Folklorists agree that luck, both good and bad, is determined by moon phases, too. For example, it’s good luck to see a clear view of the first sliver of a new moon if you are outside, but unlucky if you see that first sliver through a window.

Also, you might be in luck if a full moon falls on “the moon’s day” (Monday), but out of luck if the moon is full on “the sun’s day” (Sunday).

And did you know your rabbit’s foot will bring you better luck if the rabbit was killed in a cemetery by a cross-eyed person at the dark of the moon? But you’ll be very unlucky if you happen to fall asleep or were born in the moonlight? (Some folks even fear that falling asleep under lunar light is courting insanity – hence the term, “lunatic.”) And never, ever point at the new moon, or look at one of any size over your shoulder.

But on the positive side, all those romantic ballads about full moons – “By the Light of the Silvery Moon,” “Shine on, Harvest Moon,” “Blue Moon,” etc. – have their origins in moon myth, too. Proposing or tying the wedding knot during a full moon, according to the ancient Greeks, indicates the marriage will be prosperous and happy. On the other hand, “marrying during a waning moon bodes ill for wedded bliss.”
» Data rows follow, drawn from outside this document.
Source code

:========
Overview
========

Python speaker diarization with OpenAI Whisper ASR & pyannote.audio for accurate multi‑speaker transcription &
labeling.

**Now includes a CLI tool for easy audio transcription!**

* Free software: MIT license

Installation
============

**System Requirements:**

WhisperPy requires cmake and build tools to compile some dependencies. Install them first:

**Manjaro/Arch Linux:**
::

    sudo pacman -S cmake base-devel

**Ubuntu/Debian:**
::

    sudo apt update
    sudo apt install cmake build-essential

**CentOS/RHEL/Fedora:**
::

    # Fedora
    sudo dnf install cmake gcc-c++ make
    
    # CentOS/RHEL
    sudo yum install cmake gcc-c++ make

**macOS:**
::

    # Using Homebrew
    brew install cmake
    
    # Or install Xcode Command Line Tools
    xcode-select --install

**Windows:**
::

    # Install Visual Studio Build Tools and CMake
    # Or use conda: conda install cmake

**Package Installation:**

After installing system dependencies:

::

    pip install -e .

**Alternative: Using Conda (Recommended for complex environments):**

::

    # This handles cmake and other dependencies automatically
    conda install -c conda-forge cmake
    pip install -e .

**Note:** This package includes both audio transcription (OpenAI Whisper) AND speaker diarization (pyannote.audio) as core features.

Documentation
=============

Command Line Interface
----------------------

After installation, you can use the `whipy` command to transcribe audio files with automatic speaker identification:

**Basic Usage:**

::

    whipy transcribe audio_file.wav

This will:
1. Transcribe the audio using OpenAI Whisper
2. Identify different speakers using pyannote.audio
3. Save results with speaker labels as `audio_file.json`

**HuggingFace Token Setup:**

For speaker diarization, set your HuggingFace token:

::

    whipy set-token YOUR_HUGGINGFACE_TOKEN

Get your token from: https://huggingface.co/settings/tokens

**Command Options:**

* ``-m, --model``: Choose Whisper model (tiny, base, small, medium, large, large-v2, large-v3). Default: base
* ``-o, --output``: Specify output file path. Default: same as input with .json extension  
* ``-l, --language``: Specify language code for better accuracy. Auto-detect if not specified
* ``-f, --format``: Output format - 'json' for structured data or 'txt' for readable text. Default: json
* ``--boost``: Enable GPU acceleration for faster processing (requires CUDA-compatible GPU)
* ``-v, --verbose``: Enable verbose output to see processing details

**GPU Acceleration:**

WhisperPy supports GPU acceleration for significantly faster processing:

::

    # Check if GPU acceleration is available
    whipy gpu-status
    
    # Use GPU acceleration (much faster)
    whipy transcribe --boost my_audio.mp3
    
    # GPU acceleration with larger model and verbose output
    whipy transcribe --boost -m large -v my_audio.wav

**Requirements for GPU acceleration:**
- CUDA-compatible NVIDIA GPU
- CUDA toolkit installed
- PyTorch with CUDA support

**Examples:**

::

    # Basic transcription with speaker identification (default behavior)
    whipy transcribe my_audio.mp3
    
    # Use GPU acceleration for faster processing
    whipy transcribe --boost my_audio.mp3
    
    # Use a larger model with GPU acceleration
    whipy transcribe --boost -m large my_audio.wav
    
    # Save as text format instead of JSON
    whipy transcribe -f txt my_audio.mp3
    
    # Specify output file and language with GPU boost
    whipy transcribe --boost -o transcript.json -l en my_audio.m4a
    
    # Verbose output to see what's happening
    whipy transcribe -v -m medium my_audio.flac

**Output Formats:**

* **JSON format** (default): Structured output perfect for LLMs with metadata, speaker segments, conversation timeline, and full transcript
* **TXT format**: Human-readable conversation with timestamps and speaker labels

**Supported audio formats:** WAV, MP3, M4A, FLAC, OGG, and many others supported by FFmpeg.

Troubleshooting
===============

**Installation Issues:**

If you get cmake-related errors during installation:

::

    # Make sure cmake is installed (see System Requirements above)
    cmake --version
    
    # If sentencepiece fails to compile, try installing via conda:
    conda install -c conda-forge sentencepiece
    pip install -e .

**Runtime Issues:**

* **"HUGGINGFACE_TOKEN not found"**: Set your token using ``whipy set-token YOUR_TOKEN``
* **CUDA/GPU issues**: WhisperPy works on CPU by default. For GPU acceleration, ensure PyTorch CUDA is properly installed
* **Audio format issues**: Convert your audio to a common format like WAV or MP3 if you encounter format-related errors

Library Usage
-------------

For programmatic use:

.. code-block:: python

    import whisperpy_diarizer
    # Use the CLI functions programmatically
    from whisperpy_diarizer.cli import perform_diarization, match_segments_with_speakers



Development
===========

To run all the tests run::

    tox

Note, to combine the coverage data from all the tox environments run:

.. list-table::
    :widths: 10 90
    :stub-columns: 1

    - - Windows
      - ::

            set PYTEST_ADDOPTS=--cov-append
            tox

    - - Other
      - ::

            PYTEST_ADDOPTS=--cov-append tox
My favorite, by-the-light-of-the-romantic-moon story involves my Aunt Alice and her dear Leonard, the love of her life until he died one New Year’s Eve with his dancing shoes still on. My mother’s younger sister was a dancing kind of girl herself, until the accident that took most of her vision when she was still in her teens. Alice finished her education at “blind school” where she met the man of her dreams, not caring that he couldn’t see at all.

Alice and Leonard were totally self-sufficient. She made rugs, wreaths and other crafts to sell, and cleaned their house with one of the brooms Leonard made in his shop and shipped to customers all across the country.
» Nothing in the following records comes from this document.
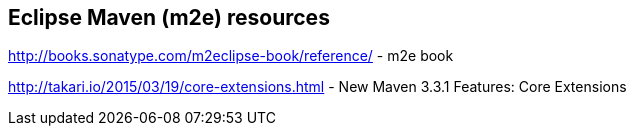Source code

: == Eclipse Maven (m2e) resources

http://books.sonatype.com/m2eclipse-book/reference/ - m2e book

http://takari.io/2015/03/19/core-extensions.html - New Maven 3.3.1 Features: Core Extensions

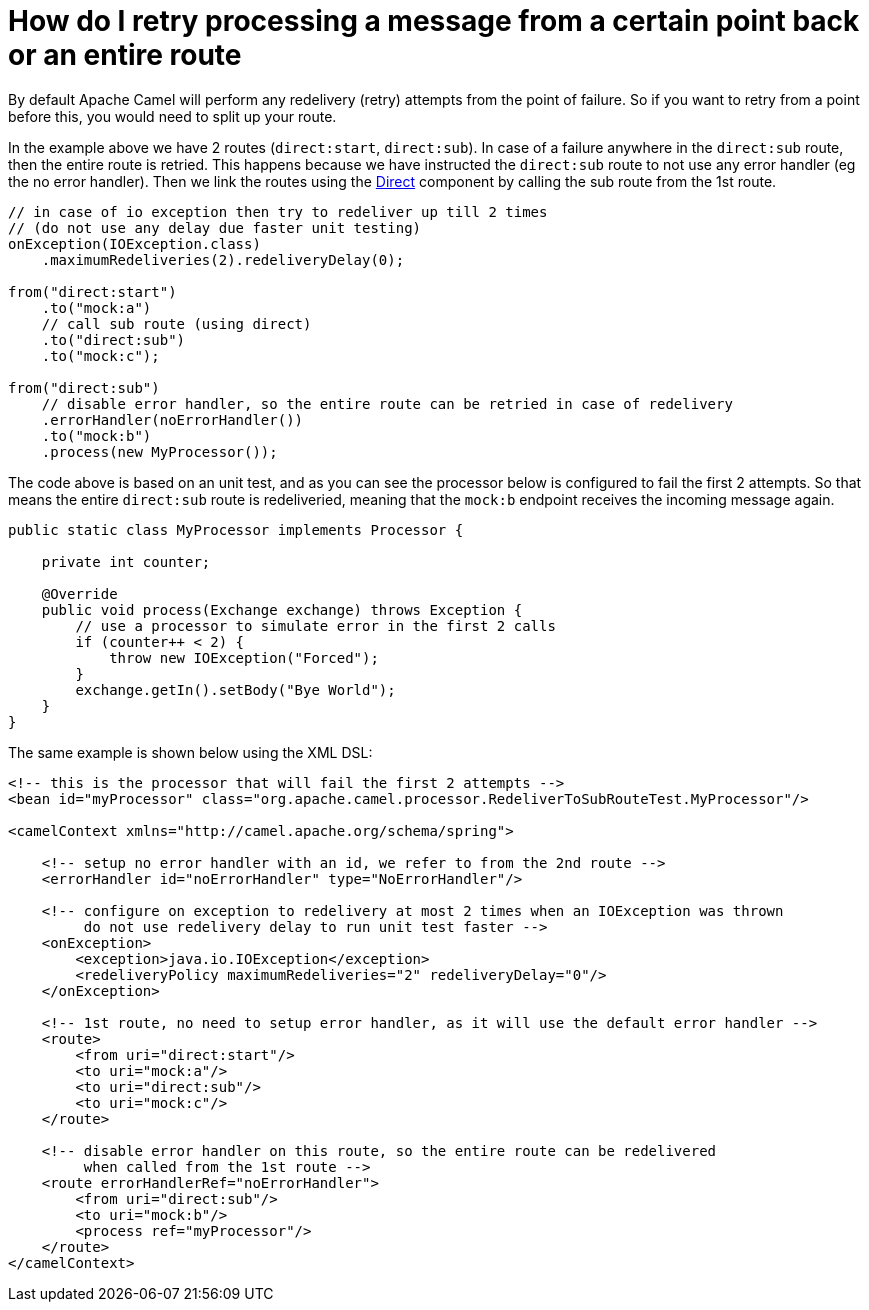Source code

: [[HowdoIretryprocessingamessagefromacertainpointbackoranentireroute-HowdoIretryprocessingamessagefromacertainpointbackoranentireroute]]
= How do I retry processing a message from a certain point back or an entire route

By default Apache Camel will perform any redelivery (retry) attempts
from the point of failure. So if you want to retry from a point before
this, you would need to split up your route.

In the example above we have 2 routes (`direct:start`, `direct:sub`). In
case of a failure anywhere in the `direct:sub` route, then the entire
route is retried. This happens because we have instructed the `direct:sub`
route to not use any error handler (eg the no error handler). Then we
link the routes using the xref:components::direct-component.adoc[Direct] component by calling
the sub route from the 1st route.

[source,java]
----
// in case of io exception then try to redeliver up till 2 times
// (do not use any delay due faster unit testing)
onException(IOException.class)
    .maximumRedeliveries(2).redeliveryDelay(0);

from("direct:start")
    .to("mock:a")
    // call sub route (using direct)
    .to("direct:sub")
    .to("mock:c");

from("direct:sub")
    // disable error handler, so the entire route can be retried in case of redelivery
    .errorHandler(noErrorHandler())
    .to("mock:b")
    .process(new MyProcessor());
----

The code above is based on an unit test, and as you can see the
processor below is configured to fail the first 2 attempts.
So that means the entire `direct:sub` route is redeliveried, meaning that
the `mock:b` endpoint receives the incoming message again.

[source,java]
----
public static class MyProcessor implements Processor {

    private int counter;

    @Override
    public void process(Exchange exchange) throws Exception {
        // use a processor to simulate error in the first 2 calls
        if (counter++ < 2) {
            throw new IOException("Forced");
        }
        exchange.getIn().setBody("Bye World");
    }
}
----

The same example is shown below using the XML DSL:

[source,xml]
----
<!-- this is the processor that will fail the first 2 attempts -->
<bean id="myProcessor" class="org.apache.camel.processor.RedeliverToSubRouteTest.MyProcessor"/>

<camelContext xmlns="http://camel.apache.org/schema/spring">

    <!-- setup no error handler with an id, we refer to from the 2nd route -->
    <errorHandler id="noErrorHandler" type="NoErrorHandler"/>

    <!-- configure on exception to redelivery at most 2 times when an IOException was thrown
         do not use redelivery delay to run unit test faster -->
    <onException>
        <exception>java.io.IOException</exception>
        <redeliveryPolicy maximumRedeliveries="2" redeliveryDelay="0"/>
    </onException>

    <!-- 1st route, no need to setup error handler, as it will use the default error handler -->
    <route>
        <from uri="direct:start"/>
        <to uri="mock:a"/>
        <to uri="direct:sub"/>
        <to uri="mock:c"/>
    </route>

    <!-- disable error handler on this route, so the entire route can be redelivered
         when called from the 1st route -->
    <route errorHandlerRef="noErrorHandler">
        <from uri="direct:sub"/>
        <to uri="mock:b"/>
        <process ref="myProcessor"/>
    </route>
</camelContext>
----
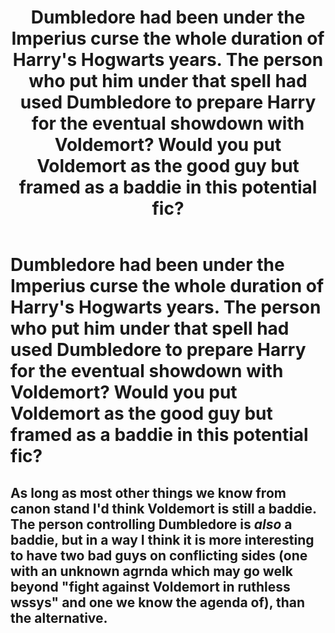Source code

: #+TITLE: Dumbledore had been under the Imperius curse the whole duration of Harry's Hogwarts years. The person who put him under that spell had used Dumbledore to prepare Harry for the eventual showdown with Voldemort? Would you put Voldemort as the good guy but framed as a baddie in this potential fic?

* Dumbledore had been under the Imperius curse the whole duration of Harry's Hogwarts years. The person who put him under that spell had used Dumbledore to prepare Harry for the eventual showdown with Voldemort? Would you put Voldemort as the good guy but framed as a baddie in this potential fic?
:PROPERTIES:
:Author: arlen1997
:Score: 0
:DateUnix: 1600488937.0
:DateShort: 2020-Sep-19
:FlairText: Prompt
:END:

** As long as most other things we know from canon stand I'd think Voldemort is still a baddie. The person controlling Dumbledore is /also/ a baddie, but in a way I think it is more interesting to have two bad guys on conflicting sides (one with an unknown agrnda which may go welk beyond "fight against Voldemort in ruthless wssys" and one we know the agenda of), than the alternative.
:PROPERTIES:
:Author: a_sack_of_hamsters
:Score: 8
:DateUnix: 1600491054.0
:DateShort: 2020-Sep-19
:END:
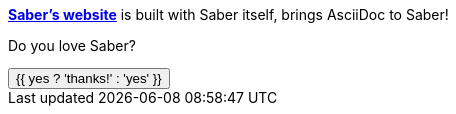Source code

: https://saber.land[*Saber's website*] is built with Saber itself,
brings AsciiDoc to Saber!

Do you love Saber?

++++
<button @click="yes = true">
  {{ yes ? 'thanks!' : 'yes' }}
</button>
++++

++++
<script>
export default {
  data() {
    return {
      yes: false
    }
  }
}
</script>
++++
They also sang and played the “funny little instruments” Leonard devised for any group that would have them.

Every fair-weather night they were not entertaining someone else, they took their evening walk together. Arm in arm, with Leonard’s seeing-eye dog leading the way, their nightly jaunts brought smiles of admiration from their neighbors – one night especially.

“Oh, Leonard,” Alice crooned, “there’s a full moon out tonight and I want a kiss.”
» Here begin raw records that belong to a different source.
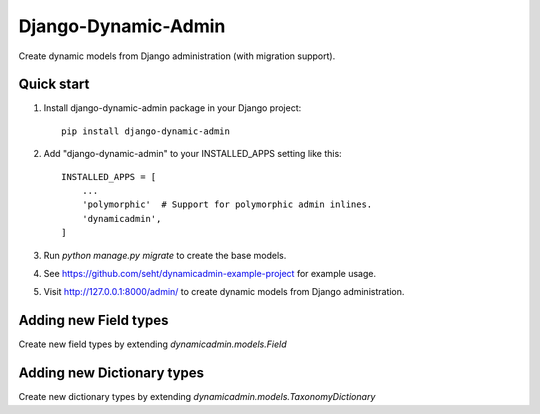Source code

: ====================
Django-Dynamic-Admin
====================

Create dynamic models from Django administration (with migration support).


Quick start
-----------

1. Install django-dynamic-admin package in your Django project::

    pip install django-dynamic-admin

2. Add "django-dynamic-admin" to your INSTALLED_APPS setting like this::

    INSTALLED_APPS = [
        ...
        'polymorphic'  # Support for polymorphic admin inlines.
        'dynamicadmin',
    ]

3. Run `python manage.py migrate` to create the base models.

4. See https://github.com/seht/dynamicadmin-example-project for example usage.

5. Visit http://127.0.0.1:8000/admin/ to create dynamic models from Django administration.


Adding new Field types
----------------------

Create new field types by extending `dynamicadmin.models.Field`


Adding new Dictionary types
---------------------------

Create new dictionary types by extending `dynamicadmin.models.TaxonomyDictionary`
Leonard, whose romantic side functioned just as well with or without the moon, was happy to oblige.

The phone was ringing when they came in the door. Alice recognized her neighbor’s voice.

“What were you two lovebirds doing out there, smooching in plain sight?” she teased.

When Alice explained about the moon, her neighbor laughed.

“There’s no moon tonight, Alice. You were standing under a streetlight.”

Ah, but when you’re as “moonstruck” as they were, does it matter what light is falling?